Fully 3D Simulation of Hydraulic Fracture Propagation in Naturally Fractured Reservoirs Using Displacement Discontinuity Method

The shape, size, and orientation of natural fractures significantly impact the geometry of hydraulic fractures in unconventional reservoirs, such as shale gas/oil, tight gas, and enhanced geothermal system. The behaviors after the hydraulic fracture encounters natural fractures have been summarized as crossing, diverting, step over, and stopping based on a great number of numerical and experimental analysis with plain strain assumptions. However, under practical situations, the geometries of natural and hydraulic fractures are much more complex than the vertical and rectangular shape assumed by 2D models. The experimental studies on the role of height and inclination of natural fractures have revealed some other phenomena (e.g., bypassing process that the fluid-driven hydraulic fracture propagates up the back side of the natural fracture), which are unable to be captured in 2D. To better describe the intersection behaviors among different kind of fractures, a fully 3D model based on the displacement discontinuity method (DDM) is developed on top of our previous models, which only considered the propagation of hydraulic fractures.

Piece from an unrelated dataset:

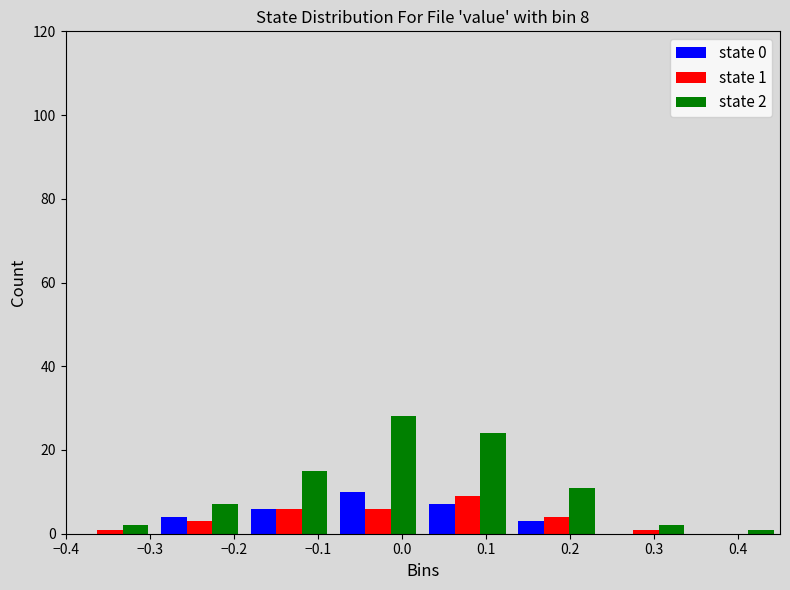

In the state 2 series, which range on the x-axis has the tallest bar?

-0.08 to 0.03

A novel crossing criterion to judge whether the hydraulic fracture will cross the cemented natural fracture in 3D is proposed. The successive node snapping scheme is adopted to construct conforming meshes for the evolving intersected curves between hydraulic and natural fracture surfaces, which only alters the location of a small fraction of nodes without changing the nodal connectivity. With this model, the evolution of fracture geometry after the hydraulic fracture intersects with the natural fractures of different toughness, size, orientation, and number is investigated. Because an extra dimension is considered, the fractures are allowed to propagate in more directions, resulting in a series of complex fracture geometries. The dynamic grid evolution method proposed in this work can promote the development of DDM in modeling fully 3D fracture networks in naturally fractured reservoirs.